Required work: When the word "Rétro" shows up in a line of the data below, copy that whole line.
======== Records for processing
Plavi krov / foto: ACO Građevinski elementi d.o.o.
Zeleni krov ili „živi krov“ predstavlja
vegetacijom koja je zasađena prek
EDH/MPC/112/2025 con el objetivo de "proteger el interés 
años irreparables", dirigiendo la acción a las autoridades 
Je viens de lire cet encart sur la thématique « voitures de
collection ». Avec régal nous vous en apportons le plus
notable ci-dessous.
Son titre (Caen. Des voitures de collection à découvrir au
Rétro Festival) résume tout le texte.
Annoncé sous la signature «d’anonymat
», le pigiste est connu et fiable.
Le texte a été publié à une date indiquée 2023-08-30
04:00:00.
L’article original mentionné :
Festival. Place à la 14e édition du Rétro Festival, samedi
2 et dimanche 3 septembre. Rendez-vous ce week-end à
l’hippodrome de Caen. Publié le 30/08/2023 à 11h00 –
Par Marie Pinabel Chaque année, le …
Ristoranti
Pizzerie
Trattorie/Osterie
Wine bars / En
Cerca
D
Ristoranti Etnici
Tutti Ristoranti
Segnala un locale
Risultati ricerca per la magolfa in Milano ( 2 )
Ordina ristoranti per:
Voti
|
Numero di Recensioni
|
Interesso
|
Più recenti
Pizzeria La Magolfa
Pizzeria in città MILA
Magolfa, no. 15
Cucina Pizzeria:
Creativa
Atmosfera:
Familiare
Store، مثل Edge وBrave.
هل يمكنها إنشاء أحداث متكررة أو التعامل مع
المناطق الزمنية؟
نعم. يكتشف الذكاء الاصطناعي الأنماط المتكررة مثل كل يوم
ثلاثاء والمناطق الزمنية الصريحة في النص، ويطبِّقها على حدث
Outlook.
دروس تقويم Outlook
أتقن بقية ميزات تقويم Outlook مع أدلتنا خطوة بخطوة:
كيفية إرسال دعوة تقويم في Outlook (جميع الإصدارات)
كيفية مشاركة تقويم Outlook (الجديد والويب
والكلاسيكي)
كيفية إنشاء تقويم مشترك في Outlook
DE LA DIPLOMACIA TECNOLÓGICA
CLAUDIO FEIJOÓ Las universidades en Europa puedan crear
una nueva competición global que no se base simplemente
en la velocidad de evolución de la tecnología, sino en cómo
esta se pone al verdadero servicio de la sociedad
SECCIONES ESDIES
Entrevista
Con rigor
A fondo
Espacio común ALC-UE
================
======== Records for processing
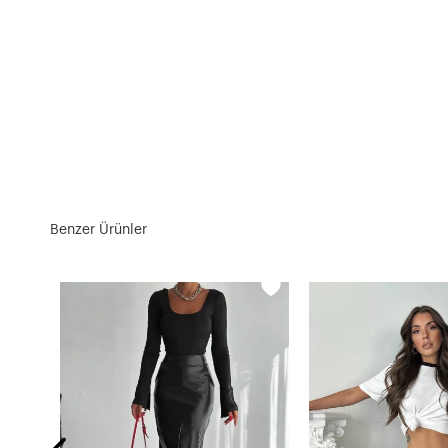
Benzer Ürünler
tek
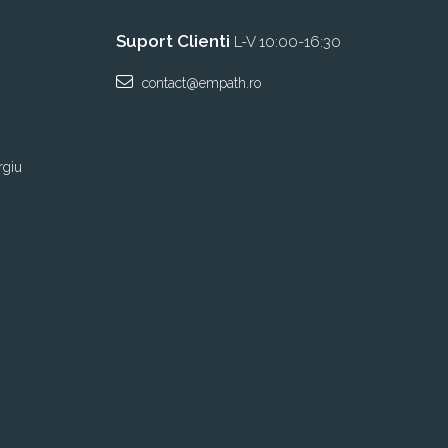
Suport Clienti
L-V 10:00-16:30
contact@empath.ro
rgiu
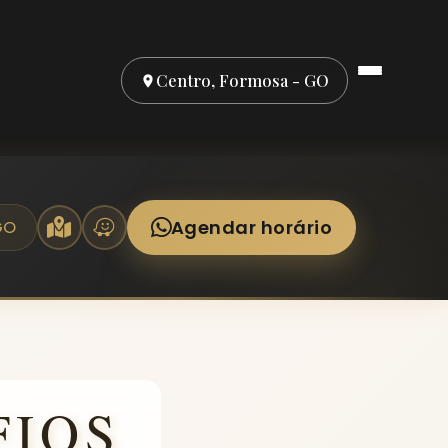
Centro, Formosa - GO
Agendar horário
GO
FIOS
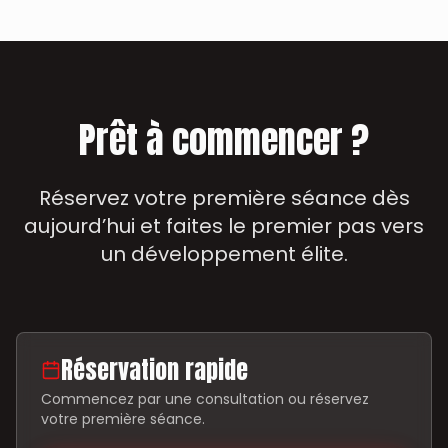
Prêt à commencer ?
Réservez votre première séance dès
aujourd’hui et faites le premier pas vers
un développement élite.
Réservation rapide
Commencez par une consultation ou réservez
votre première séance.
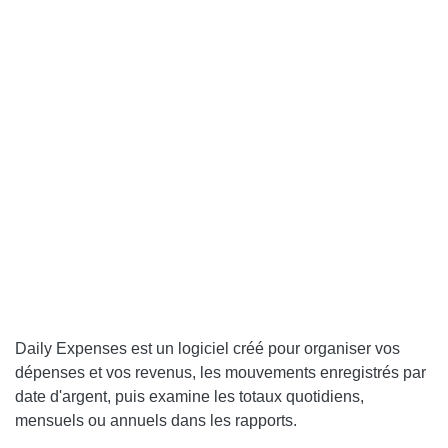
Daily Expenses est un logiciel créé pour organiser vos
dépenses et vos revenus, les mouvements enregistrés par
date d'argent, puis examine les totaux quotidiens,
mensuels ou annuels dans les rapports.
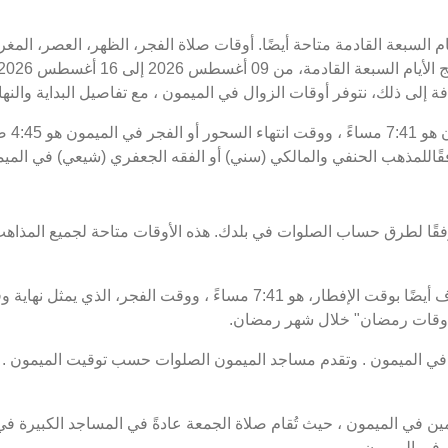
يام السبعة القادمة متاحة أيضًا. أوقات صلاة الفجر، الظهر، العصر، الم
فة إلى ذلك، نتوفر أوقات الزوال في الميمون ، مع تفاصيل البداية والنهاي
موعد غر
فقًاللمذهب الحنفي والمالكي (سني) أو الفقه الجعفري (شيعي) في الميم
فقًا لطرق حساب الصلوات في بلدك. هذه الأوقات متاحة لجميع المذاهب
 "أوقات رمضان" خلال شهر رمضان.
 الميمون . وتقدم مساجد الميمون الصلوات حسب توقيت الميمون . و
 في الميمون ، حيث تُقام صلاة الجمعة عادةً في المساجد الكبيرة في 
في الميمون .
================
Answer section:
Rétro Festival) résume tout le texte.
Festival. Place à la 14e édition du Rétro Festival, samedi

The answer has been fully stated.